This is a common misinterpretation of something Tim said about multiple castsequences
When you have one, like his example you linked shows, it behaves exactly as expected. It will go 1, 2, 3 all the way to the end and then reset. However, if it gets stuck on any one of those for any reason, the entire line waits until you can somehow continue, like due to a cooldown coming up or generating enough resources.
However, imagine you have two of the exact same sequences in the same macro. We’ll use the one from Tim’s example.
/castsequence Judgement(1), Templar's Verdict(2)
/castsequence Judgement(3), Templar's Verdict(4)
Logically, GSE should go 1, 2, 3, 4, but that’s not what actually happens.

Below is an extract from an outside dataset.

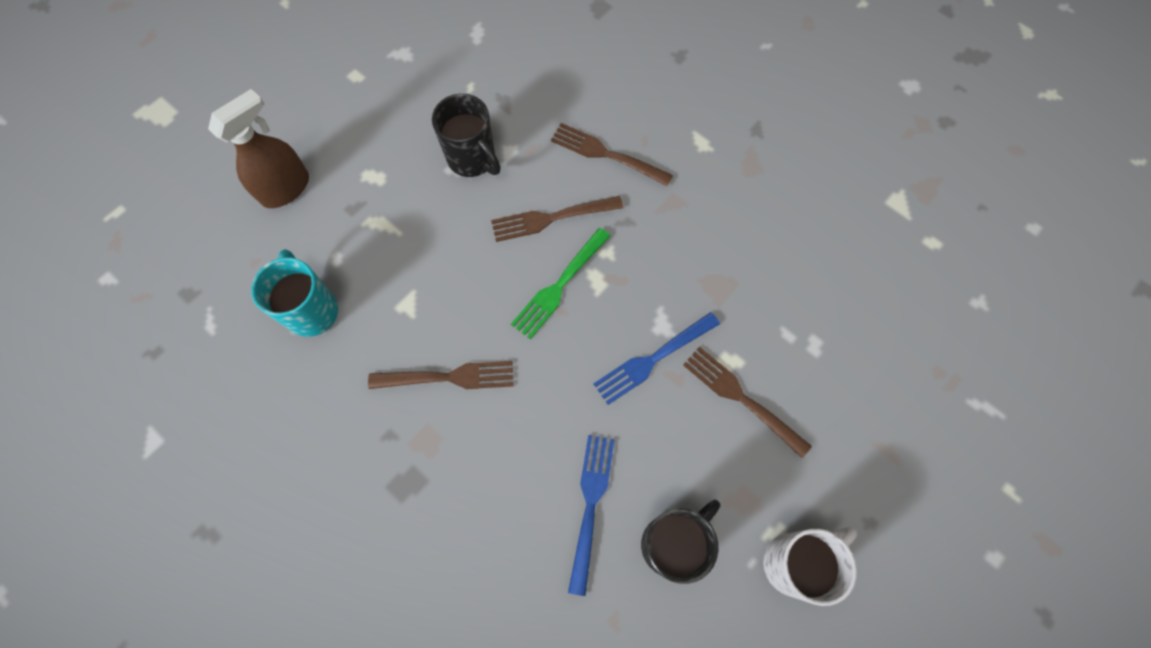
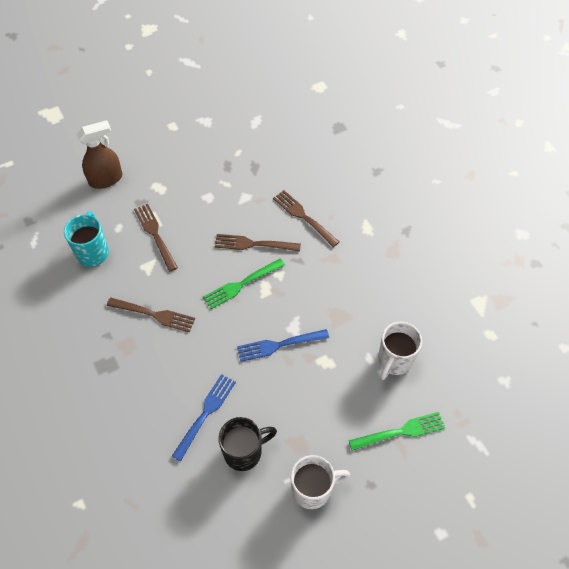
camera: 20 degrees right, 10 degrees down
black mug [432,94,501,177] -> none
brown fork [683,346,812,458] -> brown fork moved to [134,204,178,272]
none -> green fork [349,412,445,451]
none -> white mug [378,322,422,380]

What really happens depends on if the macro is set to Priority or Sequential.
If on Priority it will do 1, and then 1 again, and then 1 again. You would have to hit it faster than your GCD if you want it to attempt to beyond 1. But since 1 is in a sequence with 2 it’s now locked because 2 can’t continue due to not having enough resources. So it will actually go 1 (generates 2 HP), 3 (because it can’t do 2, generates 2), 2(spends 3), 1 (because both spells have been used, generates 2), 2 (spends 3, now at 0), and repeat.
Sequential will do the same thing but will try to remember where you left off. 1, 2, 3, 4. Using the above castsequence it will go 1, 2(fail), 3, 4 (which also counts as 2), 1, 2, 3, 4 (fail because of not enough HP), 1, and so on.

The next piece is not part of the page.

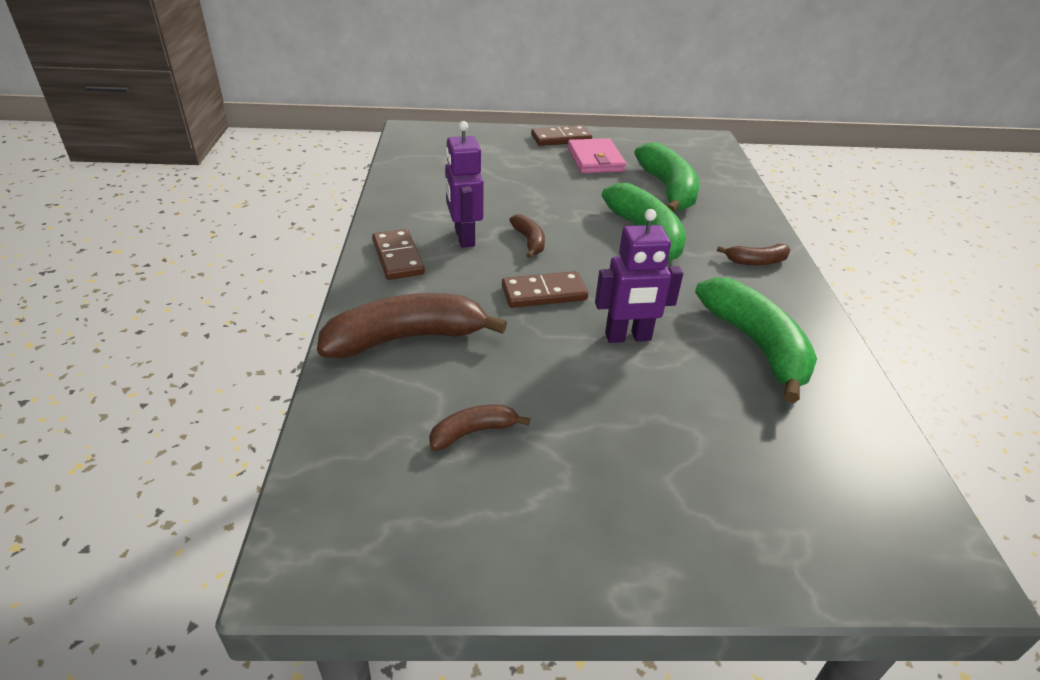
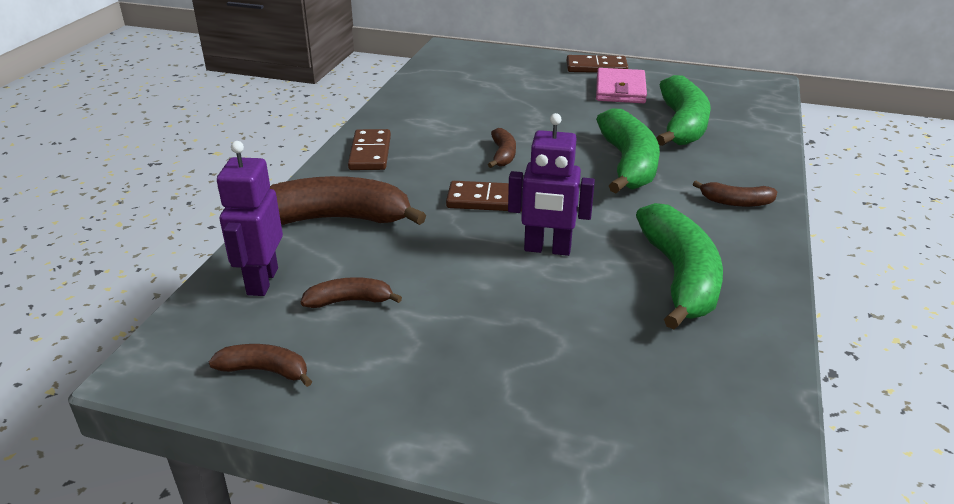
camera: 20 degrees right, 5 degrees down
purple robot [445,121,484,248] -> purple robot moved to [217,141,283,296]
none -> brown banana [209,344,312,387]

Both are examples of why you also want to spam at least slightly faster than your GCD.
That’s about it for Castsequences 101. If you want to string in sequences that are completely different from each other, or are different but contain one or two spells in common with each other, that gets much more complicated. That’s why I likened it to having a deck of cards in two piles and you’re shuffling them together in a bridge, where each stack is a castsequence and they shuffle in with each other and loop back depending on common spells.